Sebastian Bach Talks Vocal Style And More
Mark Carras of Rock My Monkey recently conducted an interview with former SKID ROW vocalist Sebastian Bach. A couple of excerpts from the chat follow:
Rock My Monkey: One thing that I did notice on this CD ["Angel Down"] is that you're using your higher octaves more than you have in a long time.
Sebastian Bach: Yeah. That's true.
Rock My Monkey: What was the reason behind that?
Sebastian Bach: That's very, very true. One thing, I did a play, "Jesus Christ Superstar" in 2002 that really got me screaming high again. It felt so good that I really said to myself "I'm always going to sing like this, only because I can.' You know what I mean? (laughs) And why not? So I said, "My next record, man, I'm going to scream like 'Slave To The Grind'. I'm going to try to sing like that first SKID ROW album, that really high style." And a lot of singers came out that were singing in that style that are starting to make it cool again. One guy is AFI, Davey Chaos, and-there's a lot-is that his name? Davey Havok, sorry. (both laugh)
Rock My Monkey: Havoc, chaos.
Sebastian Bach: (laughs) A lot of these high singers were coming out. The thing is when I recorded most of the vocals for "Angel Down", I was coming right off the GUNS N' ROSES tour. We did a couple weeks of shows with GUNS N' ROSES in Europe and then flew, we flew straight from Vienna, Austria. We did a festival with TOOL and GUNS N' ROSES all in the same day. It was an amazing festival. Then I got right on a plane and we flew right to L.A. from Vienna, and started recording right when we got there. And so my voice on the record is really high on the record on some of the songs because I was screaming with Axl Rose every night, and doing my set, and then doing my set and then "My Michelle". And I can remember coming in to do the vocals for "Angel Down", and my voice was so fucking high. Like really high! And it was hard to get it to go low. Like the last song, "Falling Into You", is quite low, the verses, and I was so used to singing high that that was one of the hardest ones for me to nail, because my voice was really, really, really high when I was singing the album. And "You Don't Understand" — I'm glad you mentioned that one. Because one thing I definitely concentrated on that song was to do it clean, and that's very challenging to sing really clean and pure for a guy my age. (laughs) So I really concentrated on that song, making it really pure and clean, and I love how it turned out. I love that song, too. I'm glad you dig it.
Rock My Monkey: Other than getting you to do "Back In The Saddle", what do you think Roy Z's brought to the CD as a producer that would not have been there otherwise?

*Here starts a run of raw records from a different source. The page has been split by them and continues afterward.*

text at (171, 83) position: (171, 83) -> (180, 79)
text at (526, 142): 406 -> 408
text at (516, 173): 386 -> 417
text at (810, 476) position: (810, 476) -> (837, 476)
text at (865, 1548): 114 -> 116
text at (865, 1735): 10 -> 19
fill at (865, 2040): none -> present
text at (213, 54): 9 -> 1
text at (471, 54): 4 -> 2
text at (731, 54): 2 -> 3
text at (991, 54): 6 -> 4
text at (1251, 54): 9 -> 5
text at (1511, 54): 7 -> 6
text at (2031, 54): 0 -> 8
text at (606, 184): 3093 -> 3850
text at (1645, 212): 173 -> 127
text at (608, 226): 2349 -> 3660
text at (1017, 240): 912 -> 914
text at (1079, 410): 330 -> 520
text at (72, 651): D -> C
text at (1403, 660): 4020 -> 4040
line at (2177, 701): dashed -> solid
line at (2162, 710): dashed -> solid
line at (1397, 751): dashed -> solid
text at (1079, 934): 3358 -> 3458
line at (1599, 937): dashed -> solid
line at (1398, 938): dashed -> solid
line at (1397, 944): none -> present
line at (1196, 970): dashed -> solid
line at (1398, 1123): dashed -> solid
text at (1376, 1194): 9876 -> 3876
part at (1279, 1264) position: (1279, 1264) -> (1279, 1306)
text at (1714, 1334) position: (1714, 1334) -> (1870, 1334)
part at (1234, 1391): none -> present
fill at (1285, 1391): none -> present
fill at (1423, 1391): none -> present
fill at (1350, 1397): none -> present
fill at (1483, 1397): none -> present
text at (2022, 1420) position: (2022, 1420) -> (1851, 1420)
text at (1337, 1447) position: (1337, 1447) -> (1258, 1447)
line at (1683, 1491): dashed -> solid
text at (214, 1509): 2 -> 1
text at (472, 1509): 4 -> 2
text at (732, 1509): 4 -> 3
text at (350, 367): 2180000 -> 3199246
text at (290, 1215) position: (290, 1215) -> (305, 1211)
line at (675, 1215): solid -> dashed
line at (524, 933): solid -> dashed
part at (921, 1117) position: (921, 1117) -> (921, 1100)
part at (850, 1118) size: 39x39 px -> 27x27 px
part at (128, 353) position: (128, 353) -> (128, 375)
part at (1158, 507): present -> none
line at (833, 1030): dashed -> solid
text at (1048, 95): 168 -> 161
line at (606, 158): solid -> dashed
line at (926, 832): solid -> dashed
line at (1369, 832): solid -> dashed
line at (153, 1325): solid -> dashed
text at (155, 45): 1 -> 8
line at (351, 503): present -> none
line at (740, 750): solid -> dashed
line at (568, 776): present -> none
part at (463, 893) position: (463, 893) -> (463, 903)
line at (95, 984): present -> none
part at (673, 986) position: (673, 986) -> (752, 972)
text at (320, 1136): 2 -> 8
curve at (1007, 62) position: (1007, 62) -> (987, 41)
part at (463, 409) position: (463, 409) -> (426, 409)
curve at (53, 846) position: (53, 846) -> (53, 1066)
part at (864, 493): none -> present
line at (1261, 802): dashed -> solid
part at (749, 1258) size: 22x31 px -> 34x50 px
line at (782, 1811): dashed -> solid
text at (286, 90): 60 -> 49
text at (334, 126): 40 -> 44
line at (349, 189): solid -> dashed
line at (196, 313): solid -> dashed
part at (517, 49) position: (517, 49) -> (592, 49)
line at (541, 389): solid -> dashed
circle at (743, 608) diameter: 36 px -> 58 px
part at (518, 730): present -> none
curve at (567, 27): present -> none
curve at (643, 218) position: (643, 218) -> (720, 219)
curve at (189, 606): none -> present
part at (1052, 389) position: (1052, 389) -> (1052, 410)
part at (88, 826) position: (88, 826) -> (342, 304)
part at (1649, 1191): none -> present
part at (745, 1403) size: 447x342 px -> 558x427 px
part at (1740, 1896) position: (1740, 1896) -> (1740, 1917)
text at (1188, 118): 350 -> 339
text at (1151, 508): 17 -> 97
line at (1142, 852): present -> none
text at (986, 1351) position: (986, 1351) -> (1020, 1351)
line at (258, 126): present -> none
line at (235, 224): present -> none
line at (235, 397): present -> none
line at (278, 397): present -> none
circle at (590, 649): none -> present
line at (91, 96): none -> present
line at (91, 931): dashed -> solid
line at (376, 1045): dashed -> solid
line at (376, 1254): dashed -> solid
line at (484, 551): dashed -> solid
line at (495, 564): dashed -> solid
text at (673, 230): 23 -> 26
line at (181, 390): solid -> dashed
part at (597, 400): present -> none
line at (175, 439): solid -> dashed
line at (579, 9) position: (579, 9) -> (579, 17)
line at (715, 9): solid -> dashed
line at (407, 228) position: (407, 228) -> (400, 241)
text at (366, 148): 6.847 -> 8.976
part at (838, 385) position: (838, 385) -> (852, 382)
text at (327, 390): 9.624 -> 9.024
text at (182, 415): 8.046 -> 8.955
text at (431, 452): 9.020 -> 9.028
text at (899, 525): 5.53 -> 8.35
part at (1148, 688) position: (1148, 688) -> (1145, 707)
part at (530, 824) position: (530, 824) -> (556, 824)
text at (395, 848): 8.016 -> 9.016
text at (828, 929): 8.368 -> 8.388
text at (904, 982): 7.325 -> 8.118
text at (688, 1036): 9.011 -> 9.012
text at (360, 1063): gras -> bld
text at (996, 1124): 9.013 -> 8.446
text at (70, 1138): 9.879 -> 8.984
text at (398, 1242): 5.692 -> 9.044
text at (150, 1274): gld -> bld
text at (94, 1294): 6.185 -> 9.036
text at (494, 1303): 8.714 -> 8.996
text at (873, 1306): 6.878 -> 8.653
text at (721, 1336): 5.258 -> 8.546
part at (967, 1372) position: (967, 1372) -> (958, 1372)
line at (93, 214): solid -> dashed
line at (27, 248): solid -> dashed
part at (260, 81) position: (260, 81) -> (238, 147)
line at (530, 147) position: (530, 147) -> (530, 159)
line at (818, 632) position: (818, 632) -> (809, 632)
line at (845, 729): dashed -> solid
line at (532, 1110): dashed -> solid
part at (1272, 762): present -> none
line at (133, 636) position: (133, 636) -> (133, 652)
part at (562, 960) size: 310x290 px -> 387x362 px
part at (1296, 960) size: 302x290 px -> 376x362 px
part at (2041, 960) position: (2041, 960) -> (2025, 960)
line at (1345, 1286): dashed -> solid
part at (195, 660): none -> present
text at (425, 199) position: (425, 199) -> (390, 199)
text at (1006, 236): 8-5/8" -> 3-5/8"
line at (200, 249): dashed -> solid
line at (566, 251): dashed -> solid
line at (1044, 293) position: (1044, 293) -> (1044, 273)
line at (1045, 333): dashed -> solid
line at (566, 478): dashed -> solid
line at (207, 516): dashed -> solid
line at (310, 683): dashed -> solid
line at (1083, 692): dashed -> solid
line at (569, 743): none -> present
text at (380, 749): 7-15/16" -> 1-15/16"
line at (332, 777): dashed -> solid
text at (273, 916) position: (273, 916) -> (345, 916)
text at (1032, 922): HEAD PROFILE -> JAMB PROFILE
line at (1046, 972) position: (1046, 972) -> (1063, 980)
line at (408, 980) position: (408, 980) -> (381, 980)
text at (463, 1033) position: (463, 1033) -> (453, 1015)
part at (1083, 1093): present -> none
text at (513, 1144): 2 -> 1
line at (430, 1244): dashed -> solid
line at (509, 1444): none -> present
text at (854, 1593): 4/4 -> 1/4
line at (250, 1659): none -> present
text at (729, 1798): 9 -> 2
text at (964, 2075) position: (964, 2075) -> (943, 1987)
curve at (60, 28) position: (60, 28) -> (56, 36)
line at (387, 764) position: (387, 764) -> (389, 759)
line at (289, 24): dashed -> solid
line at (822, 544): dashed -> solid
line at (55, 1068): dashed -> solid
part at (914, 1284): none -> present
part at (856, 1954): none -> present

Sebastian Bach: He brought one thing that was totally essential, and he really made the album a better album. And I'll tell you why. Because as you said, my band is a great metal band, but they are real metal players. Like, Steve DiGiorgio plays bass on the record. He plays a fretless bass throughout the whole record, and he's one of the world's best heavy metal bass players. And to have him on my record is such an honor, and he did such a great job. Blows me away. But here's the deal. We had songs like "Negative Light". I wrote that with Steve. "Take It Down With Me", I wrote that with Steve. Metal Mike, I had "American Metalhead". Johnny had "Stuck Inside". We had "Angel Down", because I had that from Adam Albright. What I'm trying to say, all the songs I'm mentioning are fucking all super-metal songs. And Roy said, "Dude, this is great, but you know what you need?" I go, "What?" He says, "You need straight-up rock." And I didn't really know what he meant, because I'm the artist. That's why you get a producer. So he's like, "Let me fucking show you some shit." Then he plays me the riff to "Love Is A Bitchslap", which is (imitates guitar riff). It's just fun. It's not like "Negative Light", which is so metal. So what he did was he made the record more balanced. He balanced it out, which was very important. It was his idea to do "Back In The Saddle", which I never would have thought of. It was his idea to add more straight-up rock like "Love Is A Bitchslap", which is actually the first single. Rock and roll should always be fun, you know? And that's what he brought to the table. A real fun, straight-up rock vibe. That's what he did.